Problem statement: In your copy of the data, omit the pictures and keep all else exactly as given.
::: Exercise material
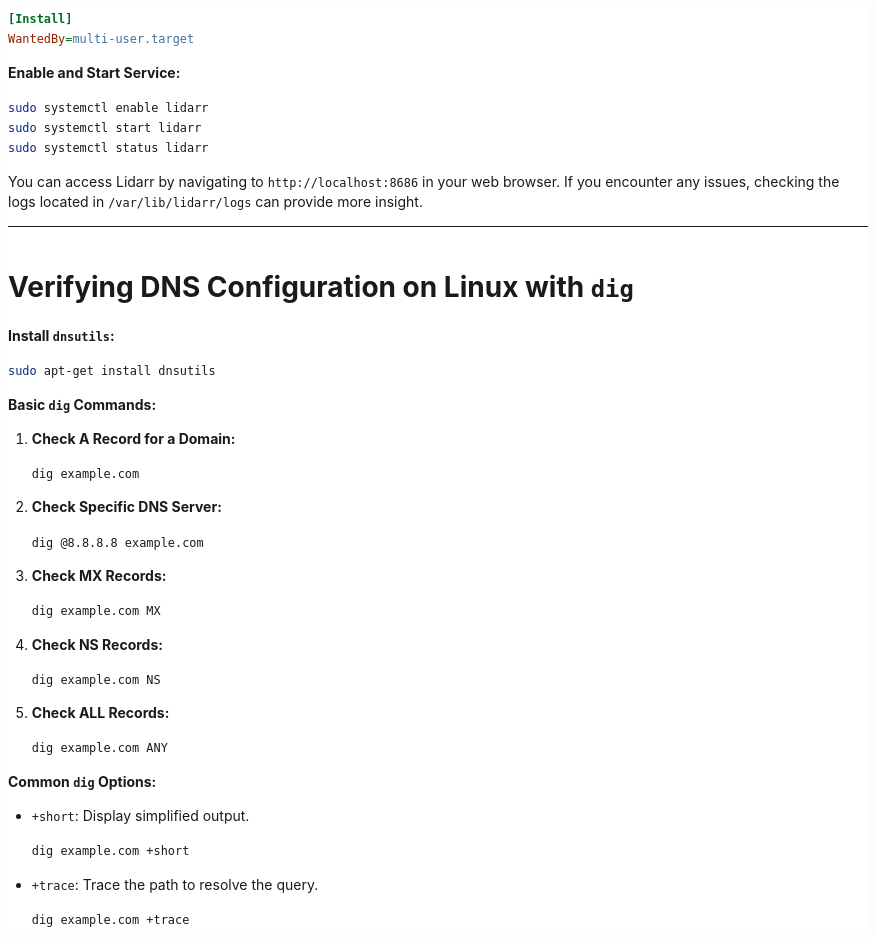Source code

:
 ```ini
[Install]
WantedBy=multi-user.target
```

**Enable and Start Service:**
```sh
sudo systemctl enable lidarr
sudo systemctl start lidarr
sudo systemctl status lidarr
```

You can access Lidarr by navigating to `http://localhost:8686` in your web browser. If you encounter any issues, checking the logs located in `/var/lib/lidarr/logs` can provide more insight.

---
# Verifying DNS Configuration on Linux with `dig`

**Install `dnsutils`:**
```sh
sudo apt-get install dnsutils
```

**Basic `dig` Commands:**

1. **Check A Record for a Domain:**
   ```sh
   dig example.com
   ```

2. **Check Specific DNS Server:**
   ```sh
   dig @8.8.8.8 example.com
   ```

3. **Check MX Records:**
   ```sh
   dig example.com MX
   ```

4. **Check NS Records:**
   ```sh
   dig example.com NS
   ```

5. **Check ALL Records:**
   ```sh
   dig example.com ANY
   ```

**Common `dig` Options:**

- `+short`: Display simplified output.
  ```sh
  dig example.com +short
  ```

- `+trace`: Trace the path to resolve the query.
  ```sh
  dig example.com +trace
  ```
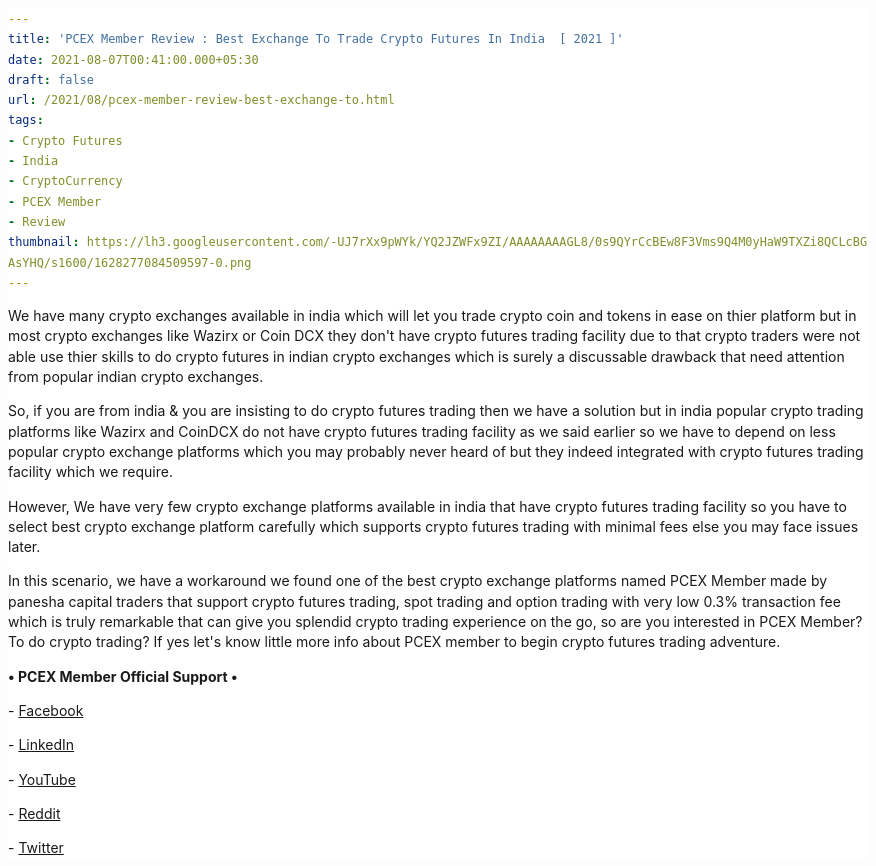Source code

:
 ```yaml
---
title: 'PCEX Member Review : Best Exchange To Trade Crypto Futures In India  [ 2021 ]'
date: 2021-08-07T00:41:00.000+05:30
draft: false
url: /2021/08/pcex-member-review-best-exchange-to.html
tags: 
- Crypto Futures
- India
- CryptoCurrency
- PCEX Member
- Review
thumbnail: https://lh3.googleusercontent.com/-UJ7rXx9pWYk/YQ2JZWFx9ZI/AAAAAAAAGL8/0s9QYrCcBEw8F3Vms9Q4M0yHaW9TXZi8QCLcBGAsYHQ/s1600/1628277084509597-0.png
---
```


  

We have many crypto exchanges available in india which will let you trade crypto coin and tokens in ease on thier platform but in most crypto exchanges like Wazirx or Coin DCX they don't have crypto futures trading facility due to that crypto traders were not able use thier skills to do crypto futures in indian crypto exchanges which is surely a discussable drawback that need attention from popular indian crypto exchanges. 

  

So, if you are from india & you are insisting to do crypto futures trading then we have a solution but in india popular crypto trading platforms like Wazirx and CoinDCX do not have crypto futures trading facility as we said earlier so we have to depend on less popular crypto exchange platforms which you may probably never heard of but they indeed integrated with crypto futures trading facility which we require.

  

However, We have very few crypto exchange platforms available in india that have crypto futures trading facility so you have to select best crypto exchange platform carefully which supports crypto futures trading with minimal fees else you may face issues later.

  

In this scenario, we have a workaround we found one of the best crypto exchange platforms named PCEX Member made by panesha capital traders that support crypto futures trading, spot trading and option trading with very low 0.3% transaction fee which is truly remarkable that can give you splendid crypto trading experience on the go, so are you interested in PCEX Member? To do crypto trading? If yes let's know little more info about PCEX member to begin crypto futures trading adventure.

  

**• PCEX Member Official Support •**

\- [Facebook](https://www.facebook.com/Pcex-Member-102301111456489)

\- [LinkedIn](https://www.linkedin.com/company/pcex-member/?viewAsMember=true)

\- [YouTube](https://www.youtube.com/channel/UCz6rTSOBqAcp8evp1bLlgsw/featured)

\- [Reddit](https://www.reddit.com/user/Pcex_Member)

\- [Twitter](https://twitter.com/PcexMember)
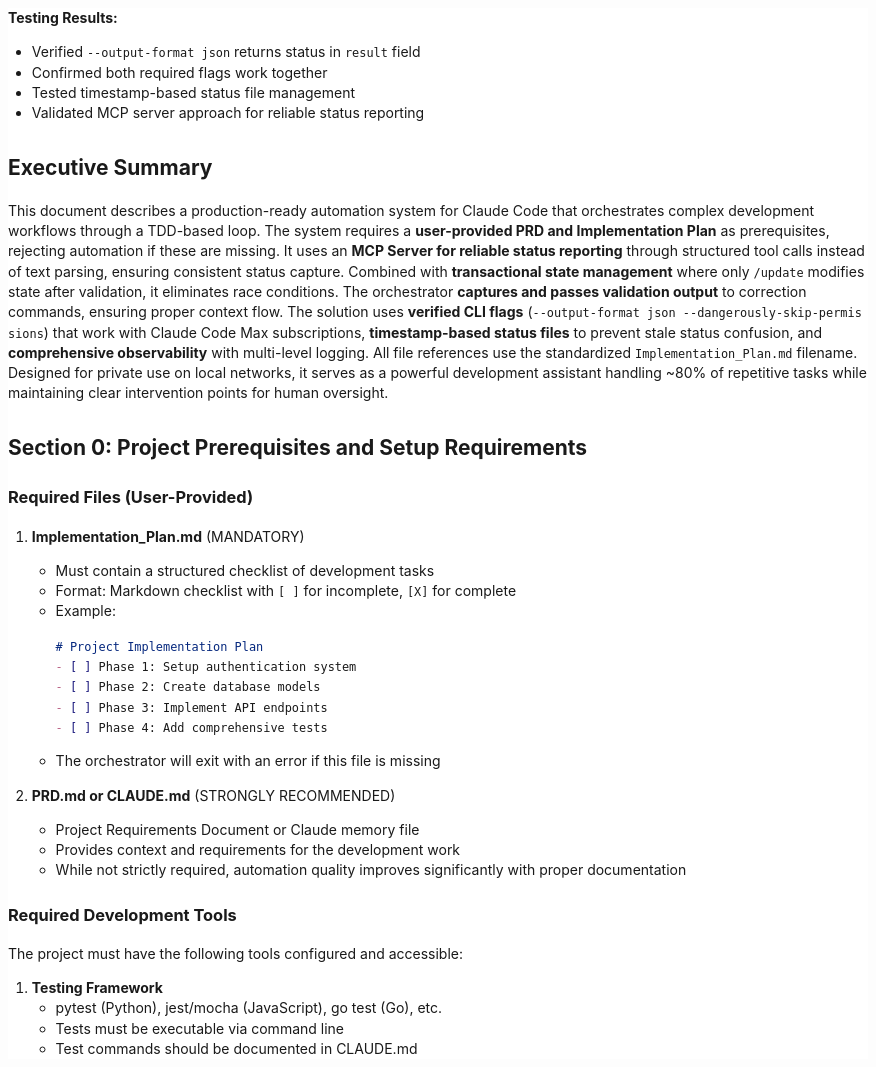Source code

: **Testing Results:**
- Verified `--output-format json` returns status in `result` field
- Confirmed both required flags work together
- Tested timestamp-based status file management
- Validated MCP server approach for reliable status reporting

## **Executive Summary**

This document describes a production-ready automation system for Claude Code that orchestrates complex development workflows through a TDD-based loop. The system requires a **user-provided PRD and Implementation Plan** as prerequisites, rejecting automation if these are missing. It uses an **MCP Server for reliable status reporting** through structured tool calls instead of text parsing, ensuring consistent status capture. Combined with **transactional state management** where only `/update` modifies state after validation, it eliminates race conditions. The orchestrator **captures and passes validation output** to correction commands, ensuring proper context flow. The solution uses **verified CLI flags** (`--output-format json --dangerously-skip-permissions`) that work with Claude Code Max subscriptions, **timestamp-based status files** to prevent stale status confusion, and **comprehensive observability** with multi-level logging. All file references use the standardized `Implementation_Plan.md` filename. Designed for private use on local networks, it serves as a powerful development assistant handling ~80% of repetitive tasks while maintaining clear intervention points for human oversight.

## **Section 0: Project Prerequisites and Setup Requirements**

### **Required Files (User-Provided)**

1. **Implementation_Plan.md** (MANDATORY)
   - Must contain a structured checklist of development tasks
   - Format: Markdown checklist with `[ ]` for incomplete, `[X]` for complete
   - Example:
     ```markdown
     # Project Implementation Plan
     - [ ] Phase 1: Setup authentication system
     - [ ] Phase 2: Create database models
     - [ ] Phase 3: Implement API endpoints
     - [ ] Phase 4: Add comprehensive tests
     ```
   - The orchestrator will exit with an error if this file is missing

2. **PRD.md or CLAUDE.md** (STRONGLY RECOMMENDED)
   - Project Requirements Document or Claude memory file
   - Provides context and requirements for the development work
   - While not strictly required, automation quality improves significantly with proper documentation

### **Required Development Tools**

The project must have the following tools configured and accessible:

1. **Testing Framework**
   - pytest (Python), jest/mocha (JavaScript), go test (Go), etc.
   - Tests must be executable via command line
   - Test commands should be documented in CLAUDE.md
::::::
Result of this task:
Source code

:
 ```ini
[Install]
WantedBy=multi-user.target
```

**Enable and Start Service:**
```sh
sudo systemctl enable lidarr
sudo systemctl start lidarr
sudo systemctl status lidarr
```

You can access Lidarr by navigating to `http://localhost:8686` in your web browser. If you encounter any issues, checking the logs located in `/var/lib/lidarr/logs` can provide more insight.

---
# Verifying DNS Configuration on Linux with `dig`

**Install `dnsutils`:**
```sh
sudo apt-get install dnsutils
```

**Basic `dig` Commands:**

1. **Check A Record for a Domain:**
   ```sh
   dig example.com
   ```

2. **Check Specific DNS Server:**
   ```sh
   dig @8.8.8.8 example.com
   ```

3. **Check MX Records:**
   ```sh
   dig example.com MX
   ```

4. **Check NS Records:**
   ```sh
   dig example.com NS
   ```

5. **Check ALL Records:**
   ```sh
   dig example.com ANY
   ```

**Common `dig` Options:**

- `+short`: Display simplified output.
  ```sh
  dig example.com +short
  ```

- `+trace`: Trace the path to resolve the query.
  ```sh
  dig example.com +trace
  ```
Source code

:
 ```yaml
---
title: 'PCEX Member Review : Best Exchange To Trade Crypto Futures In India  [ 2021 ]'
date: 2021-08-07T00:41:00.000+05:30
draft: false
url: /2021/08/pcex-member-review-best-exchange-to.html
tags: 
- Crypto Futures
- India
- CryptoCurrency
- PCEX Member
- Review
thumbnail: https://lh3.googleusercontent.com/-UJ7rXx9pWYk/YQ2JZWFx9ZI/AAAAAAAAGL8/0s9QYrCcBEw8F3Vms9Q4M0yHaW9TXZi8QCLcBGAsYHQ/s1600/1628277084509597-0.png
---
```


  

We have many crypto exchanges available in india which will let you trade crypto coin and tokens in ease on thier platform but in most crypto exchanges like Wazirx or Coin DCX they don't have crypto futures trading facility due to that crypto traders were not able use thier skills to do crypto futures in indian crypto exchanges which is surely a discussable drawback that need attention from popular indian crypto exchanges. 

  

So, if you are from india & you are insisting to do crypto futures trading then we have a solution but in india popular crypto trading platforms like Wazirx and CoinDCX do not have crypto futures trading facility as we said earlier so we have to depend on less popular crypto exchange platforms which you may probably never heard of but they indeed integrated with crypto futures trading facility which we require.

  

However, We have very few crypto exchange platforms available in india that have crypto futures trading facility so you have to select best crypto exchange platform carefully which supports crypto futures trading with minimal fees else you may face issues later.

  

In this scenario, we have a workaround we found one of the best crypto exchange platforms named PCEX Member made by panesha capital traders that support crypto futures trading, spot trading and option trading with very low 0.3% transaction fee which is truly remarkable that can give you splendid crypto trading experience on the go, so are you interested in PCEX Member? To do crypto trading? If yes let's know little more info about PCEX member to begin crypto futures trading adventure.

  

**• PCEX Member Official Support •**

\- [Facebook](https://www.facebook.com/Pcex-Member-102301111456489)

\- [LinkedIn](https://www.linkedin.com/company/pcex-member/?viewAsMember=true)

\- [YouTube](https://www.youtube.com/channel/UCz6rTSOBqAcp8evp1bLlgsw/featured)

\- [Reddit](https://www.reddit.com/user/Pcex_Member)

\- [Twitter](https://twitter.com/PcexMember)
Source code

: **Testing Results:**
- Verified `--output-format json` returns status in `result` field
- Confirmed both required flags work together
- Tested timestamp-based status file management
- Validated MCP server approach for reliable status reporting

## **Executive Summary**

This document describes a production-ready automation system for Claude Code that orchestrates complex development workflows through a TDD-based loop. The system requires a **user-provided PRD and Implementation Plan** as prerequisites, rejecting automation if these are missing. It uses an **MCP Server for reliable status reporting** through structured tool calls instead of text parsing, ensuring consistent status capture. Combined with **transactional state management** where only `/update` modifies state after validation, it eliminates race conditions. The orchestrator **captures and passes validation output** to correction commands, ensuring proper context flow. The solution uses **verified CLI flags** (`--output-format json --dangerously-skip-permissions`) that work with Claude Code Max subscriptions, **timestamp-based status files** to prevent stale status confusion, and **comprehensive observability** with multi-level logging. All file references use the standardized `Implementation_Plan.md` filename. Designed for private use on local networks, it serves as a powerful development assistant handling ~80% of repetitive tasks while maintaining clear intervention points for human oversight.

## **Section 0: Project Prerequisites and Setup Requirements**

### **Required Files (User-Provided)**

1. **Implementation_Plan.md** (MANDATORY)
   - Must contain a structured checklist of development tasks
   - Format: Markdown checklist with `[ ]` for incomplete, `[X]` for complete
   - Example:
     ```markdown
     # Project Implementation Plan
     - [ ] Phase 1: Setup authentication system
     - [ ] Phase 2: Create database models
     - [ ] Phase 3: Implement API endpoints
     - [ ] Phase 4: Add comprehensive tests
     ```
   - The orchestrator will exit with an error if this file is missing

2. **PRD.md or CLAUDE.md** (STRONGLY RECOMMENDED)
   - Project Requirements Document or Claude memory file
   - Provides context and requirements for the development work
   - While not strictly required, automation quality improves significantly with proper documentation

### **Required Development Tools**

The project must have the following tools configured and accessible:

1. **Testing Framework**
   - pytest (Python), jest/mocha (JavaScript), go test (Go), etc.
   - Tests must be executable via command line
   - Test commands should be documented in CLAUDE.md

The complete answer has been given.